<<<<
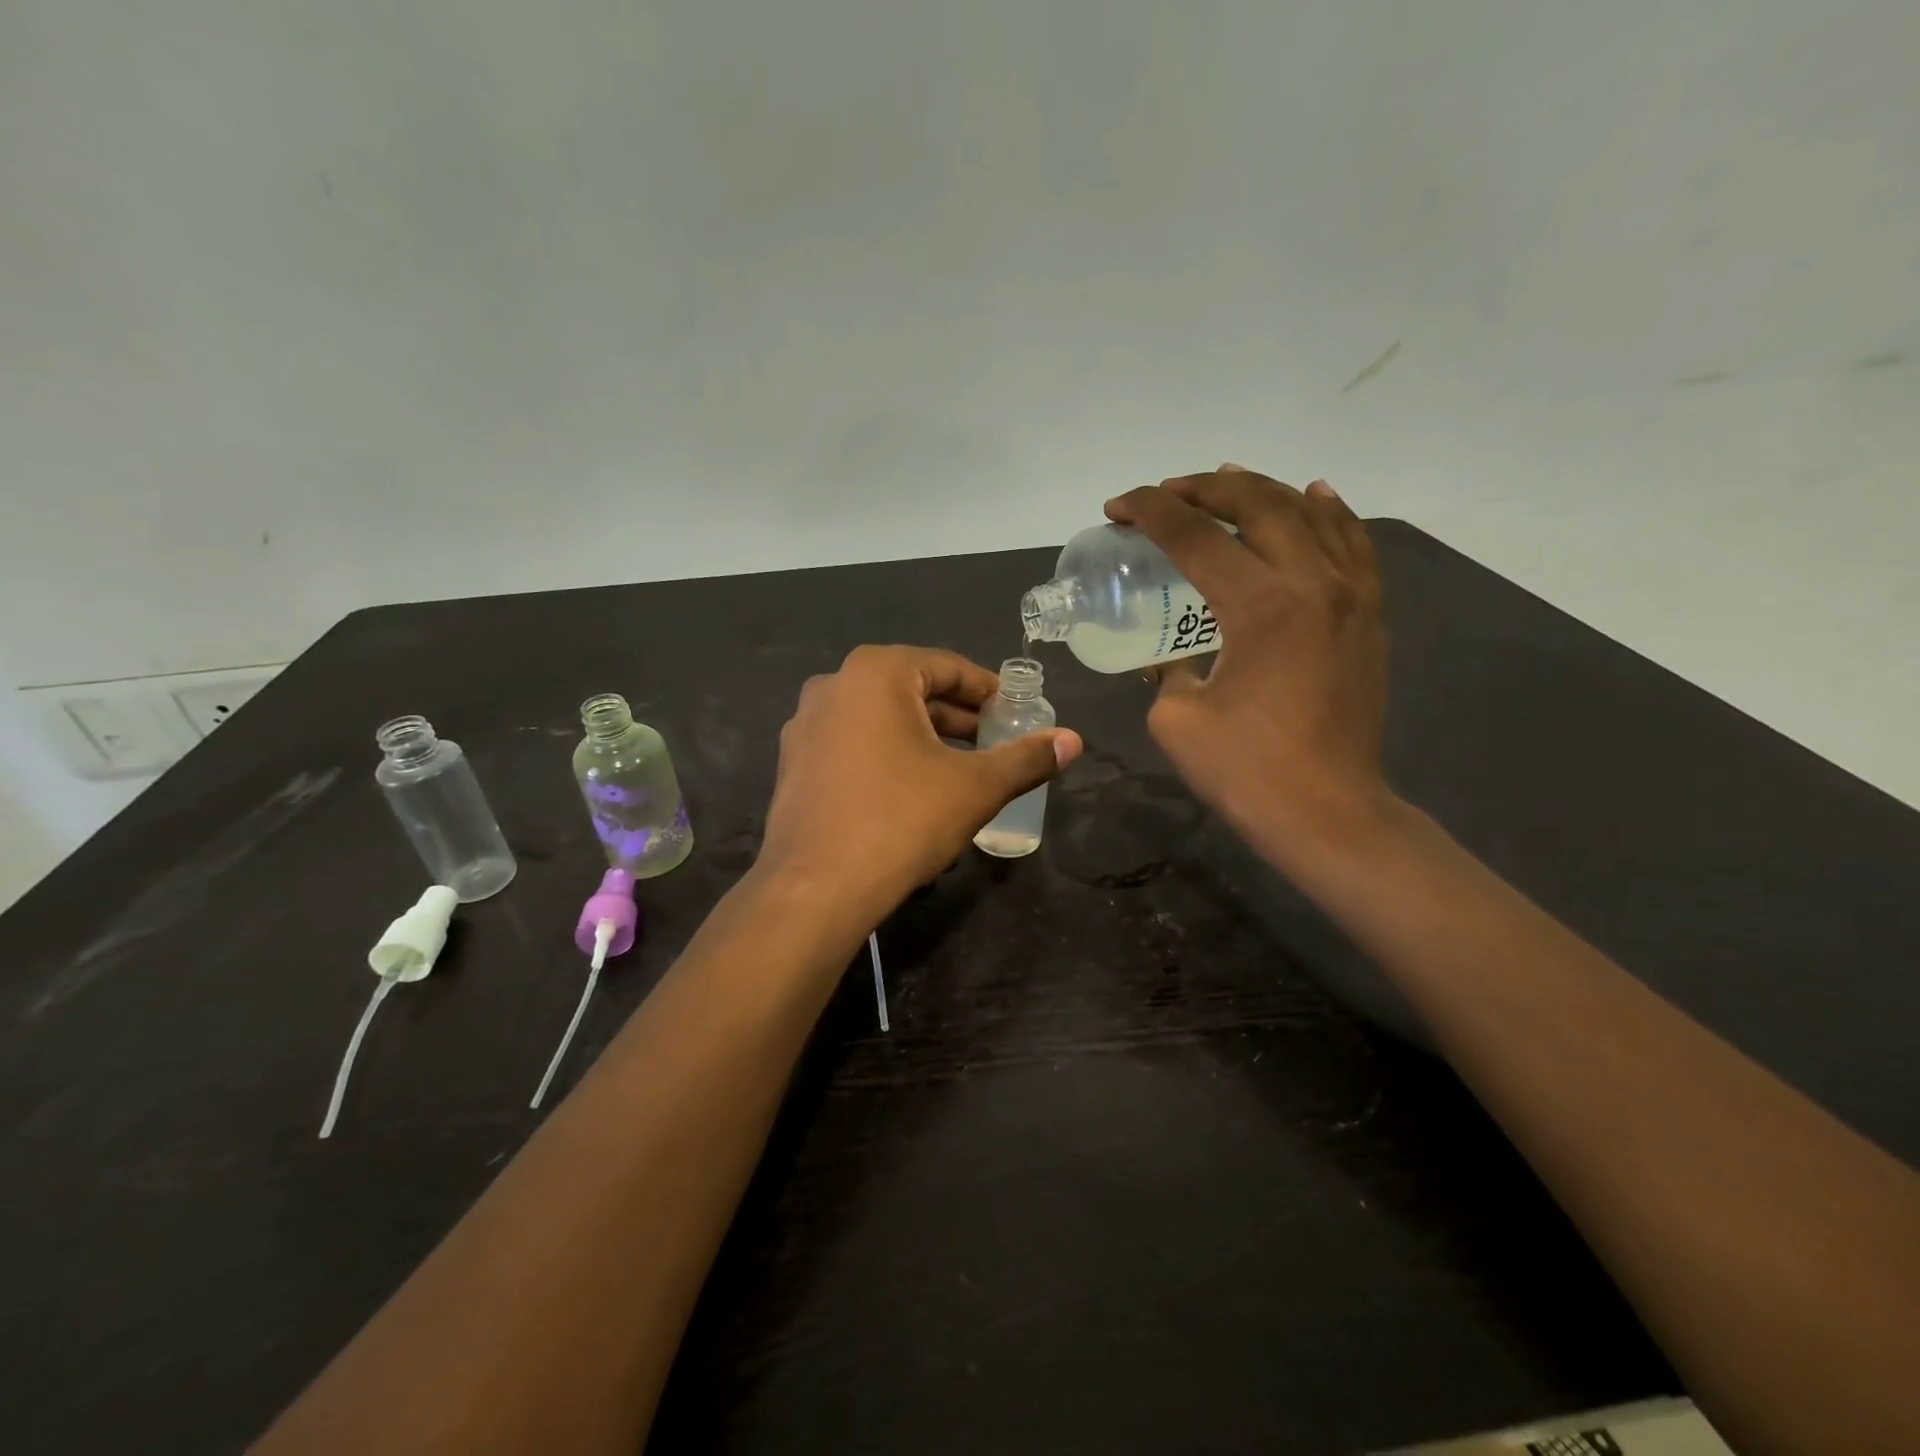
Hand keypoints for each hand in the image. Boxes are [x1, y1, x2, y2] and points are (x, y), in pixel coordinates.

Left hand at [757, 645, 1083, 920]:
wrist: (815, 889)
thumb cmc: (901, 821)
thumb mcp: (975, 787)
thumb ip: (1026, 758)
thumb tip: (1074, 740)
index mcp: (876, 673)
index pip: (947, 666)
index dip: (987, 689)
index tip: (1015, 713)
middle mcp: (833, 685)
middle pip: (911, 689)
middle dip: (956, 716)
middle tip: (993, 741)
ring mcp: (805, 724)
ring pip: (880, 718)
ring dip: (922, 736)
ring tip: (958, 768)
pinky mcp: (794, 762)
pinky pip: (852, 744)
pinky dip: (886, 754)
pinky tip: (909, 790)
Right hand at [1105, 466, 1389, 855]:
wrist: (1327, 812)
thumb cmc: (1245, 770)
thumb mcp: (1176, 718)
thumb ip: (1169, 671)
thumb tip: (1176, 657)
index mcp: (1259, 604)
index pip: (1194, 536)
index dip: (1149, 512)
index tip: (1117, 508)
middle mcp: (1311, 582)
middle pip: (1257, 504)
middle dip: (1202, 488)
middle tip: (1164, 493)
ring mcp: (1350, 595)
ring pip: (1309, 513)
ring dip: (1261, 490)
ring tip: (1226, 482)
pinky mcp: (1369, 616)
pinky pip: (1352, 543)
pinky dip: (1329, 512)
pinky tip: (1313, 497)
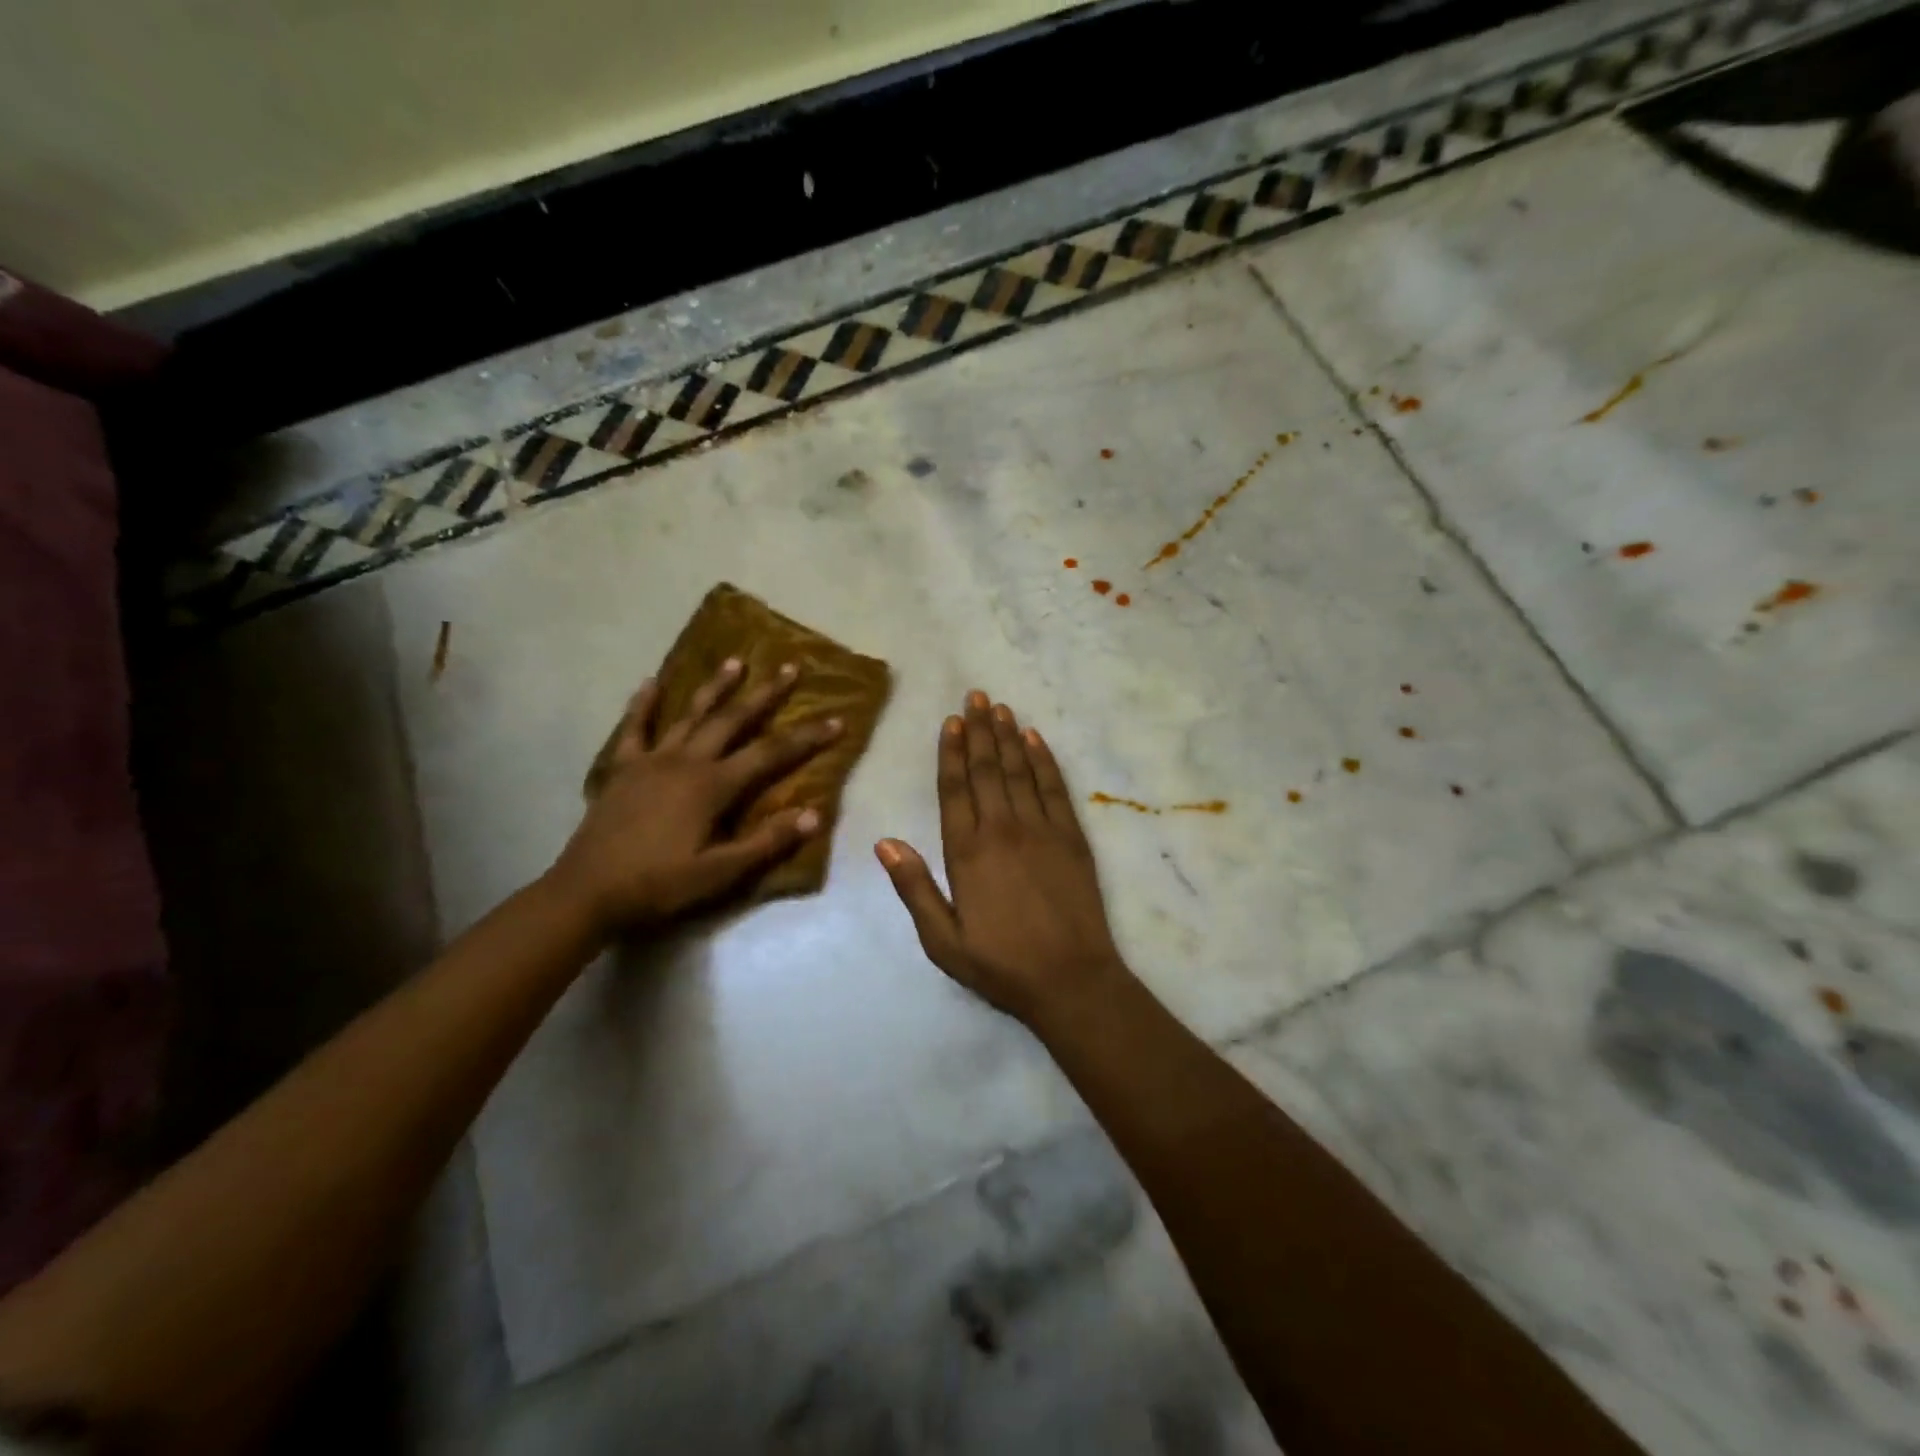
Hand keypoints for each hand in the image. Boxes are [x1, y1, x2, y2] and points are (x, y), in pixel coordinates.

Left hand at [548, 659, 841, 935]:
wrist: (586, 892)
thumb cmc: (658, 885)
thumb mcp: (719, 873)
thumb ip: (766, 842)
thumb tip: (815, 814)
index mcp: (713, 786)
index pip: (771, 754)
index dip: (806, 737)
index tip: (837, 718)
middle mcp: (686, 761)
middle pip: (733, 720)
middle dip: (765, 694)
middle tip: (790, 667)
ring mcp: (651, 760)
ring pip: (690, 715)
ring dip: (715, 687)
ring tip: (735, 661)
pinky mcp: (623, 768)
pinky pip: (634, 728)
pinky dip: (644, 704)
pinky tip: (651, 682)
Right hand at [876, 692, 1129, 1025]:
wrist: (1072, 981)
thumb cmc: (1001, 965)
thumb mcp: (943, 940)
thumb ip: (914, 888)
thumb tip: (884, 842)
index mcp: (967, 854)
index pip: (955, 791)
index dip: (951, 753)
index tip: (951, 722)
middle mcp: (1003, 831)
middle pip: (987, 770)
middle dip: (979, 731)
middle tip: (975, 696)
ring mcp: (1041, 831)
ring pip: (1020, 771)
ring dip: (1008, 736)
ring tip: (999, 707)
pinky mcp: (1072, 838)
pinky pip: (1054, 789)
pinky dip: (1044, 761)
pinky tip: (1036, 739)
>>>>
■ What is needed
The answer must be the full listing above, copied exactly, with no pictures in it.

■ Answer to this problem
Hand keypoints for each hand in the image. Boxes are [x1, y1, x2, y2] and points are (x, y), in pixel coordinates.

Left hand at [757, 645, 1083, 920]:
wrist: (815, 889)
thumb cmc: (901, 821)
thumb mcp: (975, 787)
thumb ip: (1026, 758)
thumb tip: (1074, 740)
index mcp: (876, 673)
index pip: (947, 666)
index dip: (987, 689)
index tip: (1015, 713)
middle mcp: (833, 685)
middle pip: (911, 689)
middle dip: (956, 716)
middle tip: (993, 741)
ring mcp: (805, 724)
ring pip: (880, 718)
ring dip: (922, 736)
ring tip: (958, 768)
pinky mcp: (794, 762)
pinky pip: (852, 744)
pinky dip: (886, 754)
pinky tip: (909, 790)
Right hand at [1105, 466, 1389, 855]:
wrist: (1327, 812)
thumb cmc: (1245, 770)
thumb mcp: (1176, 718)
thumb ip: (1169, 671)
thumb tip: (1176, 657)
index mcp: (1259, 604)
index pip: (1194, 536)
index dip: (1149, 512)
index tip: (1117, 508)
middle mcp: (1311, 582)
middle pip: (1257, 504)
middle dip: (1202, 488)
middle tip: (1164, 493)
ring mcp: (1350, 595)
ring pip: (1309, 513)
ring dip: (1261, 490)
ring tip: (1226, 482)
pinky mcp: (1369, 616)
pinky pip: (1352, 543)
pinky dip: (1329, 512)
pinky tip: (1313, 497)
Hand keypoints for each hand in the image. Boxes are [x1, y1, x2, y2] and points are (x, y), in pixel coordinates.

Left hand at [548, 659, 841, 935]:
wrist: (586, 892)
thumb cmc: (658, 885)
thumb mcp: (719, 873)
thumb ip: (766, 842)
thumb tip: (815, 814)
index mcp: (713, 786)
index pip: (771, 754)
index dip: (806, 737)
index tip: (837, 718)
middle mcp: (686, 761)
middle pip: (733, 720)
middle dip: (765, 694)
middle tip: (790, 667)
ring mcp: (651, 760)
ring pip: (690, 715)
ring dip: (715, 687)
ring tip: (735, 661)
pinky mcp: (623, 768)
pinky pip: (634, 728)
pinky dip: (644, 704)
pinky tip: (651, 682)
Right hand at [876, 692, 1129, 1025]:
wrist: (1072, 981)
thumb cmc: (1001, 965)
thumb mcp: (943, 940)
thumb ip: (914, 888)
thumb tip: (884, 842)
index mcp: (967, 854)
index pip: (955, 791)
index dip: (951, 753)
index tip: (951, 722)
middle mcp: (1003, 831)
middle pip: (987, 770)
middle dip: (979, 731)
middle tip: (975, 696)
ring mcp: (1041, 831)
ring pip: (1020, 771)
ring dip: (1008, 736)
ring tip: (999, 707)
pinky mcp: (1072, 838)
pinky pip: (1054, 789)
pinky dip: (1044, 761)
pinky tip: (1036, 739)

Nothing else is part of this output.